埃及农业中的水、政策与生产率

Water, Policy, and Productivity in Egyptian Agriculture

American Journal of Agricultural Economics · 2020
被引 22
人大 AABS 3

中文导读

构建了一个包含公共和私人投入的资源最优配置模型,分析1961-2016年埃及农业增长来源,发现技术创新和效率提升对增长的贡献远大于灌溉面积或用水量的扩张。

Abstract

When water scarcity restricts agricultural production, expanding water resources is only one option to increase or maintain output; investments in research to raise productivity can also release constraints on growth. In this paper, we construct a model of optimal resource allocation with both public and private inputs in production—the public sector invests in research and irrigation infrastructure to supply technology and water, respectively, whereas the private sector supplies other inputs.
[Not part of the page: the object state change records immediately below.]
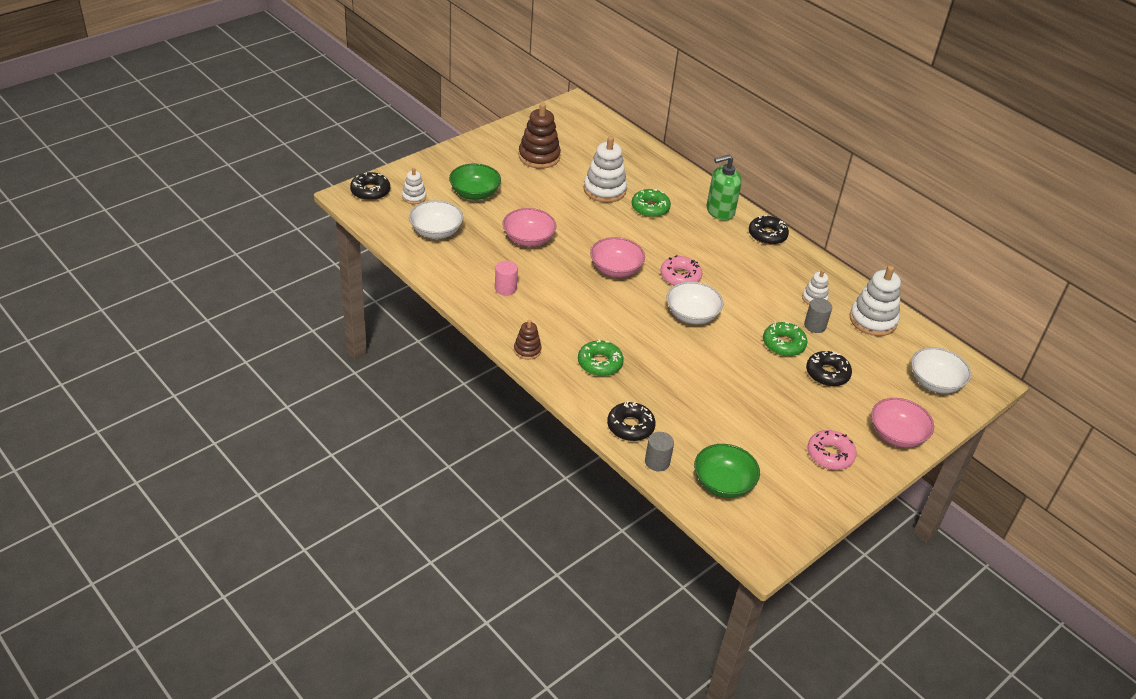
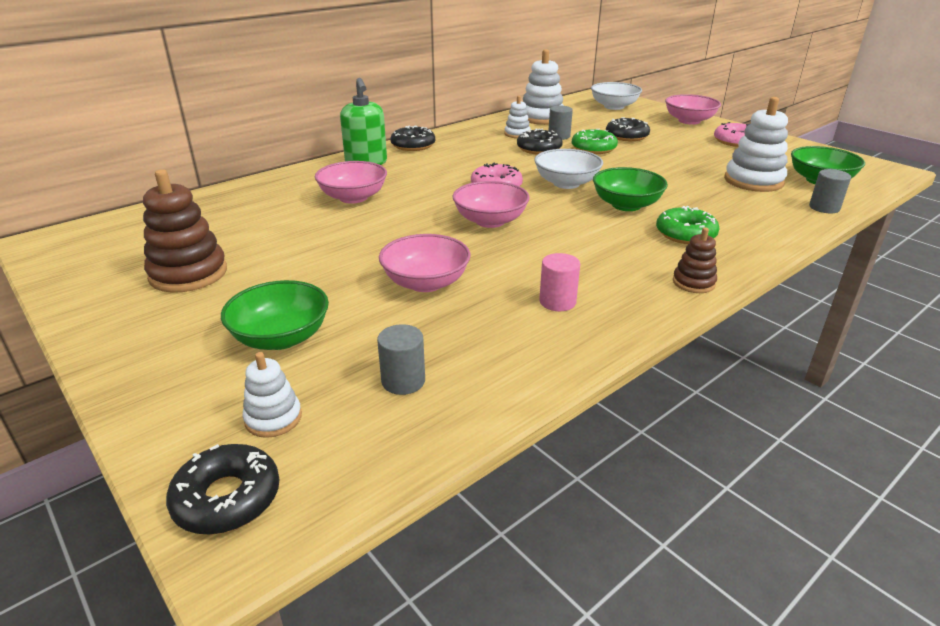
camera: 85 degrees left, 10 degrees down
white bowl [409,200,463,239] -> grey cylinder [377,324,425,395]
white stacking toy [584,136,627,203] -> white stacking toy moved to [724,97,788,192]
black donut [607,401,656,441] -> black donut moved to [517,129,563,155]
green donut [631,189,671,217] -> pink bowl [315,161,387,204]
none -> green bowl [593,167,668,211]

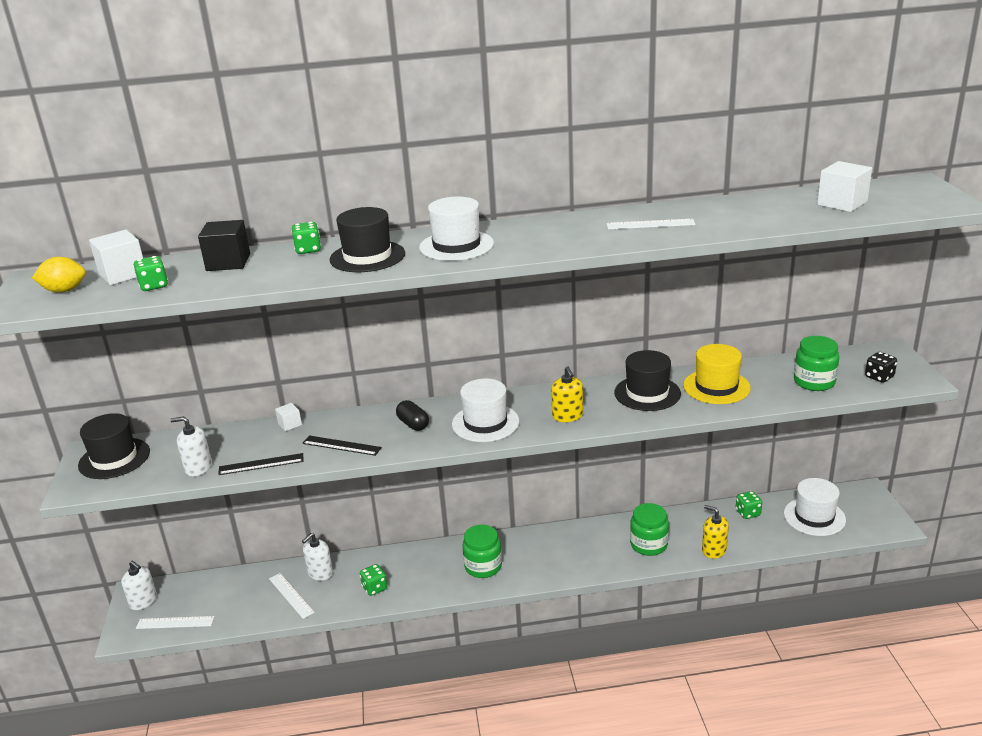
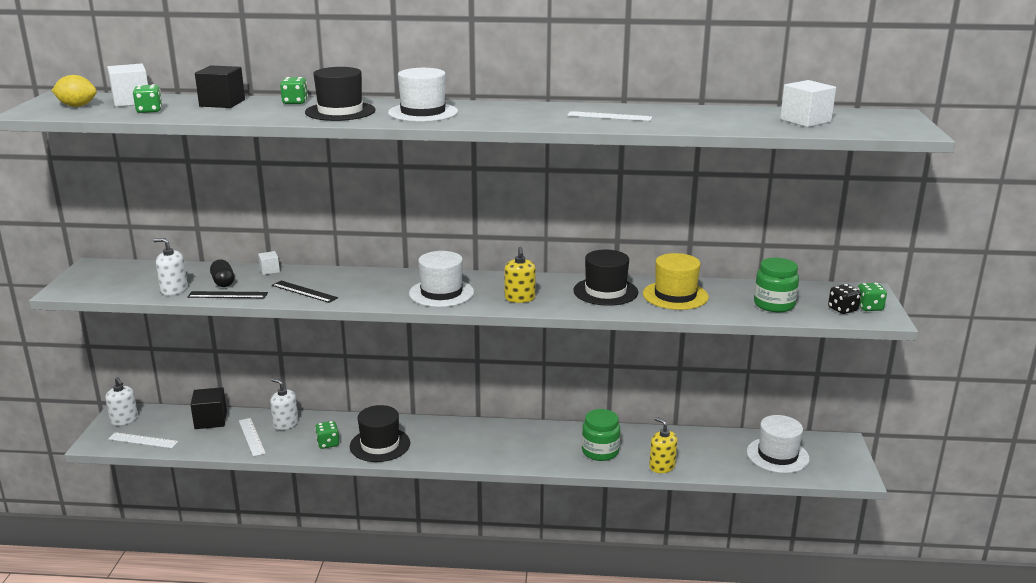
camera: 10 degrees right, 5 degrees down
black hat [78,413,150,479] -> black hat moved to [350,405,410,462]
white soap dispenser [302,533,333,581] -> white soap dispenser turned 75 degrees clockwise [270,378,298,430]
black capsule [396,400,429,431] -> black capsule moved to [210,259,234,287]
green jar [462,525,502,578] -> none
green dice [736,491,762,519] -> green dice moved to [858,283,887,311]
none -> black cube [191,387,227,429]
The model is used to derive shadow values for water that suggest “crop per drop” valuations are likely to significantly overstate the marginal value of water in agriculture. We apply our model to analyze sources of growth in Egyptian agriculture, which is almost entirely dependent on publicly supplied irrigation water, over 1961–2016. We construct two indexes of total productivity: total factor productivity treats resources from a producer perspective, where water is free and resource rents accrue to land. Total resource productivity takes a social perspective, where government subsidies for irrigation are included as a cost of production, and resource rents are assigned to water withdrawals for agriculture. Our results find that technological innovations and efficiency gains contributed significantly more to agricultural growth in Egypt than expansion of irrigated area or water use. Productivity growth accelerated in the 1980s following the transition from a socialist to a market‐oriented economy. Including social costs of irrigation provision reduces the implied rate of total productivity growth only marginally. Nonetheless, the rise in total resource productivity significantly increased the value of natural resource rents in Egyptian agriculture.